I’ll Take You There | Greg Kot

The cover of Kot's I'll Take You ThereFull disclosure: I didn’t buy this book for Mavis’ sake. Other than the Jeff Tweedy penned, “You’re Not Alone,” I knew nothing of the Staples cannon. I bought this book because of the biographer.

Greg Kot’s understanding of music is immense. I’ve discovered a lot of music over the years through his “Sound Opinions” podcast (co-hosted with Jim DeRogatis). I’ve also enjoyed his Wilco biography, Learning How to Die and his commentary on the state of the music industry, Ripped.

I’ll Take You There was everything I had expected. Kot’s encyclopedic knowledge of music is on full display as he traces the evolution of Mavis Staples from her father’s early days in the South to the launch of the Staple Singers in Chicago to the later years with Jeff Tweedy.

While music is the main thread of the narrative, Kot dips richly into the history of racial discrimination and the Civil Rights movement of the 1960s.

This biography has inspired me to delve into the music of the Staple Singers. I’ve learned that songs like “I’ll Take You There” and “Let’s Do It Again” just scratch the surface of their ability. In Pops staples, I’ve found the dark tremolo-soaked guitar tone I’ve always been trying to achieve.

The Staple Singers are an important piece of the history of Gospel music. Kot handles their story with grace.

—Greg Kot, I’ll Take You There: Mavis Staples, The Staple Singers, and the March Up Freedom’s Highway (New York: Scribner, 2014).

Into the Region of Awe | David C. Downing

The cover of Downing's Into the Region of AweC. S. Lewis was a complex person. On the one hand, he was an intellectual Christian apologist who published Mere ChristianityMiracles, and The Four Loves. On the other hand, he’s probably more famous now for his Chronicles of Narnia and Space Trilogy.

In Into the Region of Awe, Downing traces the mystical influences in Lewis’ writing. Drawing not only on his major published works, but also letters and marginalia from Lewis’ own library, he shows the influence that mystics like John of the Cross and Julian of Norwich had on his Christian life and thought.

Especially interesting for me was the chapter dedicated to Lewis’ Space Trilogy. I read these books in high school but much of the theological and mystical depth was lost on me. Downing’s survey of these books makes me want to return and read them again.

As you might expect from such a rigorous thinker, Lewis didn’t swallow all forms of Christian mysticism uncritically. Fortunately, he was able to avoid the stifling skepticism that so often plagues intellectuals.

If you read C. S. Lewis, you will likely enjoy Downing’s Into the Region of Awe.

—David C. Downing, Into the Region of Awe: Mysticism in C. S. Lewis (Downers Grove, IL: InterVarsity Press, 2005).

......

PROBLEM DESCRIPTION: According to the book reviews, what podcast does Greg Kot co-host with Jim DeRogatis? The items come from a different source than the book reviews.

......

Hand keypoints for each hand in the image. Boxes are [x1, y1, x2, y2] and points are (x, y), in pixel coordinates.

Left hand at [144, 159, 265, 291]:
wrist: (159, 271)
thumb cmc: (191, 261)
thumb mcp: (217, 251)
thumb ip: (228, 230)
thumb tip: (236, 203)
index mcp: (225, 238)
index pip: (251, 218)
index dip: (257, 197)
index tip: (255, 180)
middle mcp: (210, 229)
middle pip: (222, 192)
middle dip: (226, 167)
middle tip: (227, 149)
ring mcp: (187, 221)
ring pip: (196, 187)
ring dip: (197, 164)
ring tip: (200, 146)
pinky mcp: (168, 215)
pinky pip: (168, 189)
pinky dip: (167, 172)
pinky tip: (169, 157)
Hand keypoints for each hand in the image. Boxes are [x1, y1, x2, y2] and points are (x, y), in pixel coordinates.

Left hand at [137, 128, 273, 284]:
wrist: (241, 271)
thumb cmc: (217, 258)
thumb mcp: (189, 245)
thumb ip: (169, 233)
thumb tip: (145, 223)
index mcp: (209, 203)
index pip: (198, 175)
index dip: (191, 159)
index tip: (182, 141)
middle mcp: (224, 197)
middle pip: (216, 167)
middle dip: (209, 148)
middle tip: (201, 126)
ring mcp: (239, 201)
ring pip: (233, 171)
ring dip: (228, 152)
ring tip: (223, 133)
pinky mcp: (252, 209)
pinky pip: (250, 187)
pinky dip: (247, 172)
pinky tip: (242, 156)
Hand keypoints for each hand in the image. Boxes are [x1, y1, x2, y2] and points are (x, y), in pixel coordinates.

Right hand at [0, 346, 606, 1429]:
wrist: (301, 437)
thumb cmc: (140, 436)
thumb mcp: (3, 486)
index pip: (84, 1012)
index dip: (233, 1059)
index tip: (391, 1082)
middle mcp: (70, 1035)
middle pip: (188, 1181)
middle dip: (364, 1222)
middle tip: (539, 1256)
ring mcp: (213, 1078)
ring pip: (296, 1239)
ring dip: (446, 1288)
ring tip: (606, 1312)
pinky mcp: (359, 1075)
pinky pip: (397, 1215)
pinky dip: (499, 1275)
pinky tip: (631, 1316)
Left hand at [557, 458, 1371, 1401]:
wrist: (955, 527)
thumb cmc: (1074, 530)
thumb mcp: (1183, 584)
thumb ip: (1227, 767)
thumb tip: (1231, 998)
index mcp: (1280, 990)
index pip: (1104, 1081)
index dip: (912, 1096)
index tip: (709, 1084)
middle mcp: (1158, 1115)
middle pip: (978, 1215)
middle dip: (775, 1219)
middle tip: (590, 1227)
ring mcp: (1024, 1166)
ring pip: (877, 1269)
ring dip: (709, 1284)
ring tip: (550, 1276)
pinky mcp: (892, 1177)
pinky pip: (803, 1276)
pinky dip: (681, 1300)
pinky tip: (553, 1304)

......

SOLUTION TO THIS TASK: "Sound Opinions"